In [1]:
# ✅ Install dependencies including the new lxml_html_clean
%pip install -q transformers gradio newspaper3k PyMuPDF lxml_html_clean

Note: you may need to restart the kernel to use updated packages.


In [1]:
import gradio as gr
from transformers import pipeline
from newspaper import Article
import fitz  # PyMuPDF

In [2]:
# Load summarization pipeline
try:
    summarizer = pipeline("summarization", model="facebook/bart-large-cnn")
except Exception as e:
    raise RuntimeError(f"❌ Failed to load summarization model: {str(e)}")

model.safetensors:   0%|          | 0.00/1.63G [00:00<?, ?B/s]

To support symlinks on Windows, you either need to activate Developer Mode or to run Python as an administrator. In order to activate developer mode, see this article: https://docs.microsoft.com/en-us/windows/apps/get-started/enable-your-device-for-development


generation_config.json:   0%|          | 0.00/363 [00:00<?, ?B/s]

vocab.json:   0%|          | 0.00/899k [00:00<?, ?B/s]

merges.txt:   0%|          | 0.00/456k [00:00<?, ?B/s]

tokenizer.json:   0%|          | 0.00/1.36M [00:00<?, ?B/s]

Device set to use cpu


In [3]:
# Helper Functions
def extract_text_from_url(url):
    try:
        if not url.startswith("http"):
            return "❌ Invalid URL format.

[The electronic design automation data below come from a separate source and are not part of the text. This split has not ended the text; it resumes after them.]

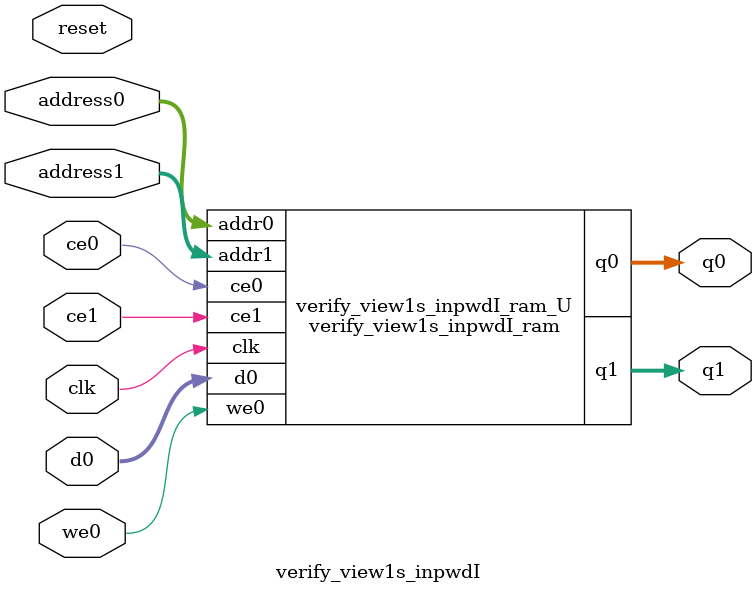
<source format=v>
`timescale 1 ns / 1 ps
module verify_view1s_inpwdI_ram (addr0, ce0, d0, we0, q0, addr1, ce1, q1,  clk);

parameter DWIDTH = 32;
parameter AWIDTH = 10;
parameter MEM_SIZE = 876;

input[AWIDTH-1:0] addr0;
input ce0;
input[DWIDTH-1:0] d0;
input we0;
output reg[DWIDTH-1:0] q0;
input[AWIDTH-1:0] addr1;
input ce1;
output reg[DWIDTH-1:0] q1;
input clk;

(* ram_style = "block" *)reg [DWIDTH-1:0] ram[0:MEM_SIZE-1];




always @(posedge clk)  
begin 
    if (ce0) begin
        if (we0) 
            ram[addr0] <= d0; 
        q0 <= ram[addr0];
    end
end


always @(posedge clk)  
begin 
    if (ce1) begin
        q1 <= ram[addr1];
    end
end


endmodule

`timescale 1 ns / 1 ps
module verify_view1s_inpwdI(
    reset,
    clk,
    address0,
    ce0,
    we0,
    d0,
    q0,
    address1,
    ce1,
    q1);

parameter DataWidth = 32'd32;
parameter AddressRange = 32'd876;
parameter AddressWidth = 32'd10;
input reset;
input clk;
input[AddressWidth - 1:0] address0;
input ce0;
input we0;
input[DataWidth - 1:0] d0;
output[DataWidth - 1:0] q0;
input[AddressWidth - 1:0] address1;
input ce1;
output[DataWidth - 1:0] q1;



verify_view1s_inpwdI_ram verify_view1s_inpwdI_ram_U(
    .clk( clk ),
    .addr0( address0 ),
    .ce0( ce0 ),
    .we0( we0 ),
    .d0( d0 ),
    .q0( q0 ),
    .addr1( address1 ),
    .ce1( ce1 ),
    .q1( q1 ));

endmodule


</source>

Please include http or https."
        article = Article(url)
        article.download()
        article.parse()
        if not article.text.strip():
            return "❌ No text found in the article."
        return article.text
    except Exception as e:
        return f"❌ Error extracting from URL: {str(e)}"

def extract_text_from_pdf(file):
    try:
        if not file.name.endswith(".pdf"):
            return "❌ Invalid file format. Only PDFs are supported."
        doc = fitz.open(stream=file.read(), filetype="pdf")
        text = ""
        for page in doc:
            text += page.get_text()
        if not text.strip():
            return "❌ No text found in PDF."
        return text
    except Exception as e:
        return f"❌ Error reading PDF: {str(e)}"

In [5]:
# Main summarization logic
def summarize_input(text, url, file, word_length):
    source = "Textbox"

    try:
        if file is not None:
            text = extract_text_from_pdf(file)
            source = "PDF"
        elif url and url.strip():
            text = extract_text_from_url(url)
            source = "URL"
    except Exception as e:
        return f"❌ Failed to extract input: {str(e)}"

    if not text or "❌" in text:
        return text  # return the error message directly

    if len(text.strip()) < 30:
        return (
            f"⚠️ Please provide at least 30 characters of valid content.\n\n"
            f"📝 Current Input Length: {len(text.strip())} characters."
        )

    # Estimate token length from word count (approx. 1 word ≈ 1.3 tokens)
    estimated_max = min(int(word_length * 1.3), 1024)
    estimated_min = max(int(word_length * 0.5), 20)

    try:
        summary_result = summarizer(
            text,
            max_length=estimated_max,
            min_length=estimated_min,
            do_sample=False
        )
        summary = summary_result[0]['summary_text']
    except Exception as e:
        return f"❌ Summarization failed: {str(e)}"

    return (
        f"✅ **Source**: {source}\n"
        f"🧾 **Input Length**: {len(text.strip())} characters\n"
        f"📏 **Target Summary Length**: {word_length} words "
        f"(≈ {estimated_min}-{estimated_max} tokens)\n\n"
        f"### 🧠 Summary:\n{summary}"
    )

In [6]:

# Build UI
with gr.Blocks() as demo:
    gr.Markdown("## 🧠 English Text Summarizer (Text / URL / PDF)")

    with gr.Row():
        text_input = gr.Textbox(label="📄 Paste Text (Optional)", lines=10, placeholder="Type or paste up to 5000 characters...")
        url_input = gr.Textbox(label="🔗 URL (Optional)", placeholder="https://example.com/article")
        file_input = gr.File(label="📎 Upload PDF (Optional)", file_types=[".pdf"])

    word_slider = gr.Slider(
        minimum=30,
        maximum=790,
        value=80,
        step=10,
        label="📝 Desired Summary Length (Words)",
        info="Max supported summary length ≈ 790 words (1024 tokens)."
    )

    summarize_button = gr.Button("🚀 Summarize")
    output = gr.Markdown(elem_id="summary-output")

    summarize_button.click(
        fn=summarize_input,
        inputs=[text_input, url_input, file_input, word_slider],
        outputs=output
    )

demo.launch()

* Running on local URL:  http://127.0.0.1:7860
* To create a public link, set `share=True` in `launch()`.